• [What you have to do]
Copy out every line of the material below word for word, keeping the original order and line breaks.
BEGIN Excerpted data
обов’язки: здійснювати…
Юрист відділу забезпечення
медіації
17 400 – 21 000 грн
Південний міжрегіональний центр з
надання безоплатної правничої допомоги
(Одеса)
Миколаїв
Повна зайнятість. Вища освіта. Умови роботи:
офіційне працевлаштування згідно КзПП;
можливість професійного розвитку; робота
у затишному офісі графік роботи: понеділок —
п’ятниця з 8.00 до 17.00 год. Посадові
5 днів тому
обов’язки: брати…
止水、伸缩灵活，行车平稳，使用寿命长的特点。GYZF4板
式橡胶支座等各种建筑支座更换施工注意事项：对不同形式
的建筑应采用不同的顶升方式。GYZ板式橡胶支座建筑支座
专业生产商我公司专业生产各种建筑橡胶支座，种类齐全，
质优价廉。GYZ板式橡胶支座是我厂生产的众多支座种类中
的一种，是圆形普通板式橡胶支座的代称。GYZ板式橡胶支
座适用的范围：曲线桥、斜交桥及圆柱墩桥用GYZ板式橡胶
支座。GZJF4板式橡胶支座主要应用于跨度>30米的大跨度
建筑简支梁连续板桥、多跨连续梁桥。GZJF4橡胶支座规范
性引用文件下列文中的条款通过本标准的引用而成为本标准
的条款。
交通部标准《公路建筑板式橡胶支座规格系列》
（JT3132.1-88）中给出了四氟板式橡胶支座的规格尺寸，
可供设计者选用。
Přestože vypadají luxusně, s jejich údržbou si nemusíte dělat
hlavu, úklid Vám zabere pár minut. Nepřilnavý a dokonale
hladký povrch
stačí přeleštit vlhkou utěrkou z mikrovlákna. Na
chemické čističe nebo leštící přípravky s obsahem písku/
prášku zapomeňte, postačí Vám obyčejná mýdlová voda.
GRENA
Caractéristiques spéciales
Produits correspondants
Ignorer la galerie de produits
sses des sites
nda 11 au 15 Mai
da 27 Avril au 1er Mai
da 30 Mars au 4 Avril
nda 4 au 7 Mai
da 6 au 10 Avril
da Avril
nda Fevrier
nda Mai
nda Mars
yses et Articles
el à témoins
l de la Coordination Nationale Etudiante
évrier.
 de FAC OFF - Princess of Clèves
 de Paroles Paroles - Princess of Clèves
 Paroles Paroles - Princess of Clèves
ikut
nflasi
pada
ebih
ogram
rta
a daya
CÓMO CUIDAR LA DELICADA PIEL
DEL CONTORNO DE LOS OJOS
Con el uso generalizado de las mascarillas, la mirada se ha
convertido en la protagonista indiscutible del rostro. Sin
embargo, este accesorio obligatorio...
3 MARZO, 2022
END Excerpted data
• [Solved problem]
обов’язки: здійснювати…
Юрист відділу забезпечення
медіації
17 400 – 21 000 грн
Південний міжрегіональний центр з
надання безоплатної правничої допомоги
(Одеса)
Миколаїв
Повна зайнятість. Вища освіта. Умови роботи:
офіційне працевлаштування згідно КзПП;
можливість професійного розвитку; робота
у затишному офісі графік роботи: понеділок —
п’ятниця з 8.00 до 17.00 год. Посадові
5 днів тому
обов’язки: брати…
止水、伸缩灵活，行车平稳，使用寿命长的特点。GYZF4板
式橡胶支座等各种建筑支座更换施工注意事项：对不同形式
的建筑应采用不同的顶升方式。GYZ板式橡胶支座建筑支座
专业生产商我公司专业生产各种建筑橡胶支座，种类齐全，
质优价廉。GYZ板式橡胶支座是我厂生产的众多支座种类中
的一种，是圆形普通板式橡胶支座的代称。GYZ板式橡胶支
座适用的范围：曲线桥、斜交桥及圆柱墩桥用GYZ板式橡胶
支座。GZJF4板式橡胶支座主要应用于跨度>30米的大跨度
建筑简支梁连续板桥、多跨连续梁桥。GZJF4橡胶支座规范
性引用文件下列文中的条款通过本标准的引用而成为本标准
的条款。
交通部标准《公路建筑板式橡胶支座规格系列》
（JT3132.1-88）中给出了四氟板式橡胶支座的规格尺寸，
可供设计者选用。
Přestože vypadají luxusně, s jejich údržbou si nemusíte dělat
hlavu, úklid Vám zabere pár minut. Nepřilnavý a dokonale
hladký povrch
stačí přeleštit vlhkou utěrkou z mikrovlákna. Na
chemické čističe nebo leštící přípravky s obsahem písku/
prášku zapomeňte, postačí Vám obyčejná mýdlová voda.
GRENA
Caractéristiques spéciales
Produits correspondants
Ignorer la galerie de produits
sses des sites
nda 11 au 15 Mai
da 27 Avril au 1er Mai
da 30 Mars au 4 Avril
nda 4 au 7 Mai
da 6 au 10 Avril
da Avril
nda Fevrier
nda Mai
nda Mars
yses et Articles
el à témoins
l de la Coordination Nationale Etudiante
évrier.
 de FAC OFF - Princess of Clèves
 de Paroles Paroles - Princess of Clèves
 Paroles Paroles - Princess of Clèves
ikut
nflasi
pada
ebih
ogram
rta
a daya
CÓMO CUIDAR LA DELICADA PIEL
DEL CONTORNO DE LOS OJOS
Con el uso generalizado de las mascarillas, la mirada se ha
convertido en la protagonista indiscutible del rostro. Sin
embargo, este accesorio obligatorio...
3 MARZO, 2022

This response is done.